A relaxer appointment is generally shorter. The stylist applies petroleum jelly or a protective base cream along your hairline and scalp to shield your skin, then sections the hair and applies the relaxer cream. Processing time varies depending on your hair’s thickness and the degree of straightening you want, but over-processing is a real risk: leaving the product on too long can severely damage the hair shaft. After rinsing, a neutralizing shampoo is used to stop the chemical reaction and bring the hair’s pH back toward normal.

For both treatments, you should avoid washing your hair for 48 to 72 hours afterward. During that window, the bonds are still settling into their new configuration, and wetting the hair too soon can weaken or undo the results.

Risks and Side Effects

Both perms and relaxers carry the risk of damage because they fundamentally alter your hair’s internal structure. But relaxers tend to pose more serious concerns because of the extreme alkalinity of the chemicals involved.

Relaxers can cause chemical burns on the scalp and skin ranging from mild redness to second- and third-degree burns that blister and bleed. Research has found that women using no-lye relaxers report scalp burns just as frequently as those using lye-based products, so the “no-lye” label doesn’t necessarily mean a gentler experience. A survey of 90 women who used chemical relaxers found that more than 95% experienced at least one adverse effect, including hair thinning, hair loss, split ends, frizz, and premature graying. Breathing in the chemical vapors during application can also irritate the lungs and cause coughing or shortness of breath.

Perms can also cause scalp irritation, dryness, and damage, especially if the solution is left on too long or applied to already-compromised hair. The chemicals are less caustic than relaxer formulas, but over-processing still leads to brittle, straw-like hair that breaks easily. Coloring your hair too close to a perm appointment (in either direction) significantly increases the risk of damage because both processes weaken the same bonds.

Choosing Between the Two

The choice between a perm and a relaxer really comes down to your starting texture and what you want to achieve. If you have naturally straight or slightly wavy hair and want curls or waves, a perm is the route. If you have naturally curly, coily, or kinky hair and want it to lie straight, a relaxer is the option.

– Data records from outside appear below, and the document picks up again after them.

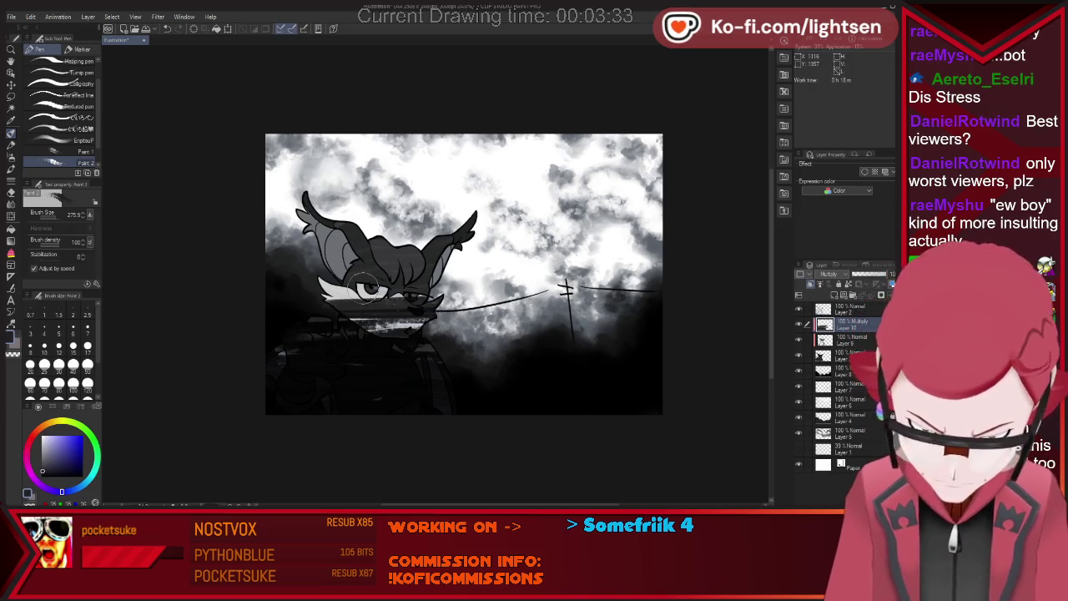
pyautogui.moveTo(276, 299); pyautogui.dragTo(546, 294)
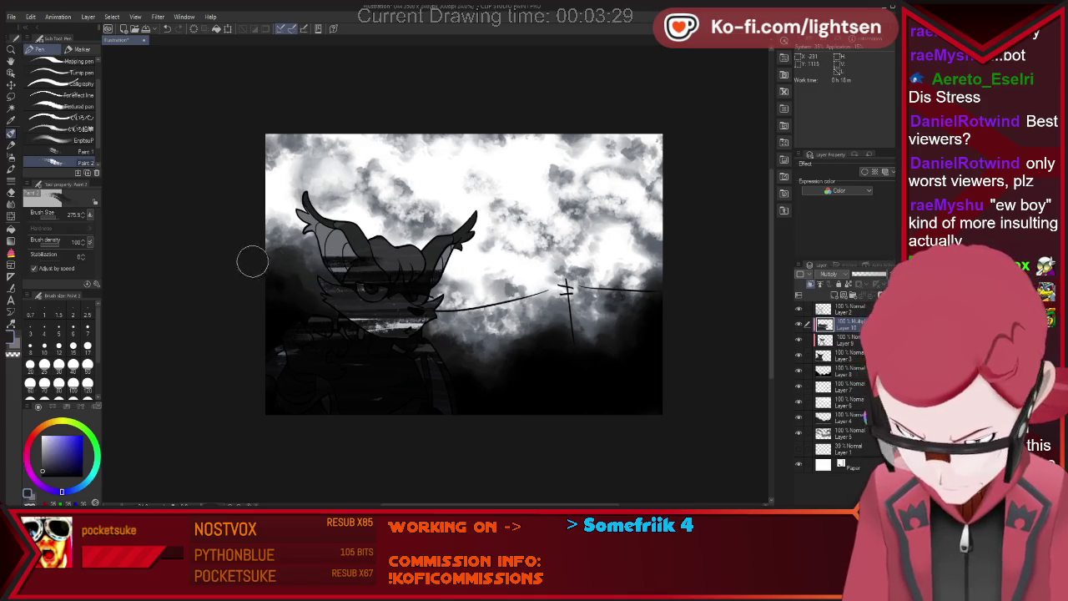
pyautogui.moveTo(886, 274); pyautogui.dragTo(867, 273)
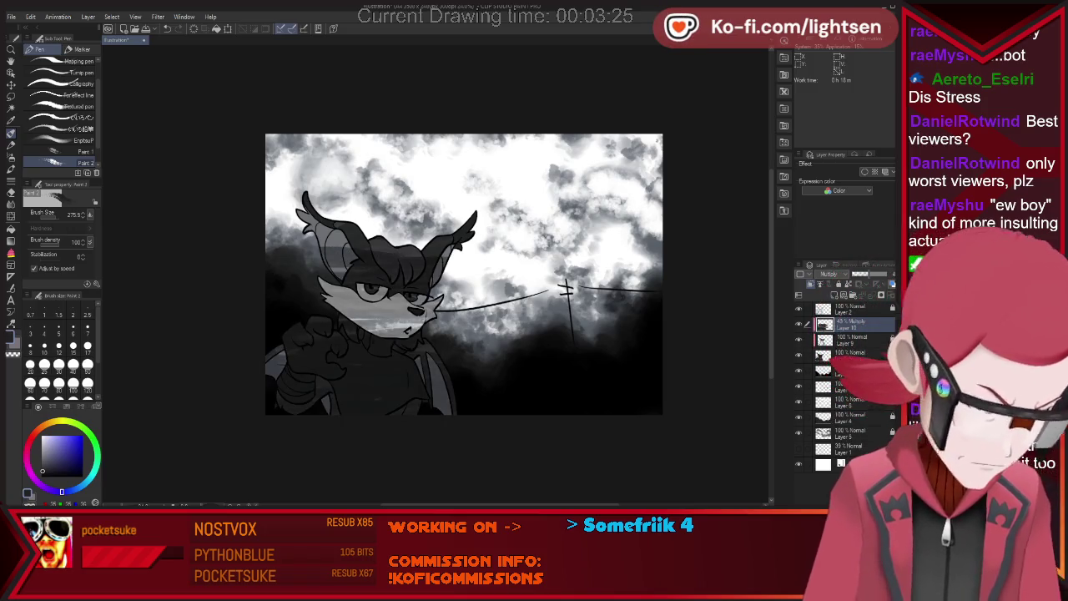
# Paint light Pen strokes across the character's face and shoulder.
pyautogui.press('e')
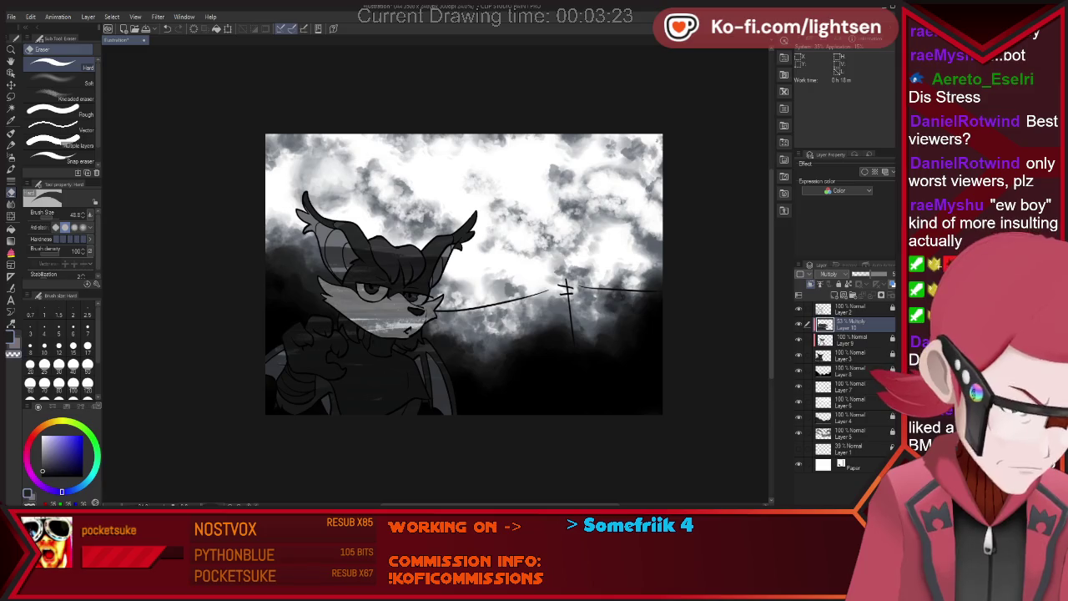
pyautogui.press('p')
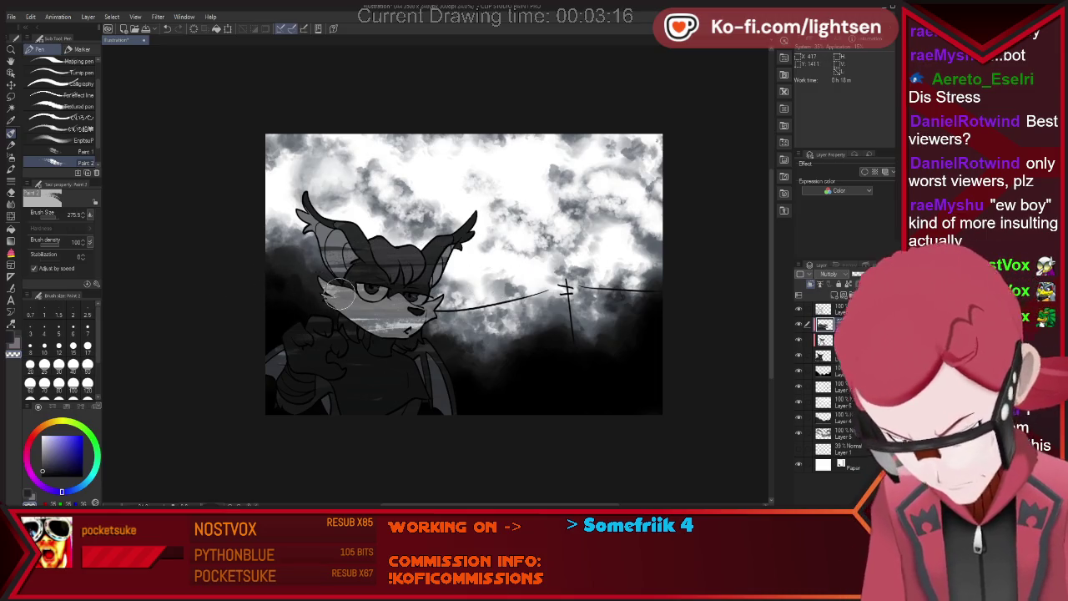
pyautogui.moveTo(322, 292); pyautogui.dragTo(401, 302)
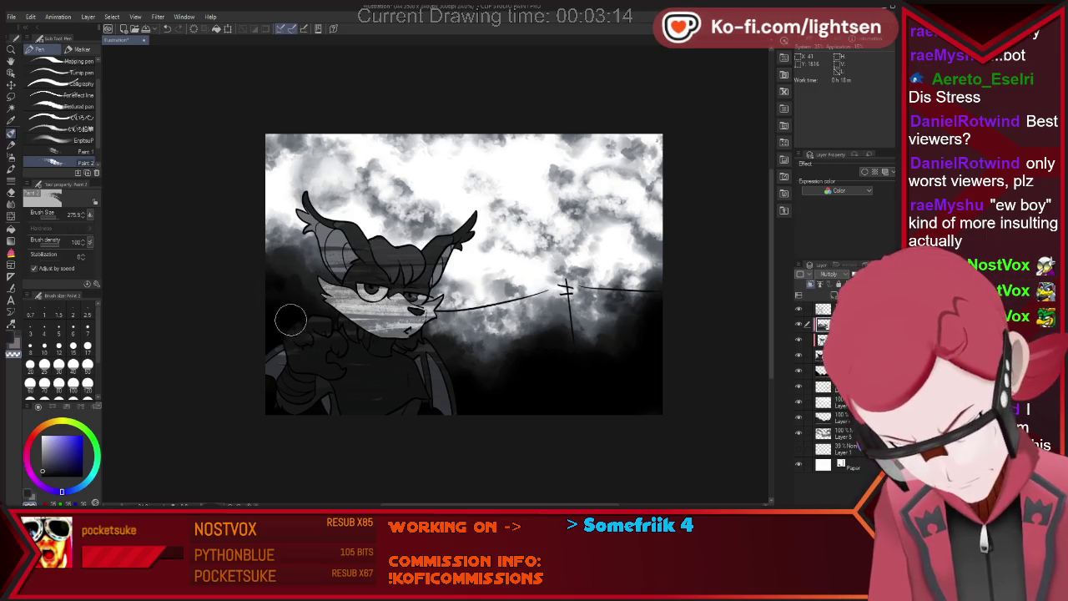
pyautogui.moveTo(391, 349)
pyautogui.mouseDown()
pyautogui.moveTo(308, 351)
pyautogui.moveTo(400, 369)
pyautogui.mouseUp()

Your hair’s current condition matters, too. If your hair is already color-treated, bleached, or damaged, either treatment carries a higher risk of breakage. A stylist should assess the elasticity and porosity of your hair before proceeding. Hair that stretches and doesn’t snap back, or that feels gummy when wet, is often too compromised for another chemical service.

Cost and maintenance are also worth weighing. A perm fades on its own, so if you decide you don’t like the results, you can simply wait it out. A relaxer is a longer commitment: once your hair is straightened, the only way to fully return to your natural texture is to grow it out and gradually cut away the relaxed ends, a process that can take a year or more depending on your hair length. That transition period, with two very different textures meeting at the line of new growth, is often the most challenging part of the process to manage and style.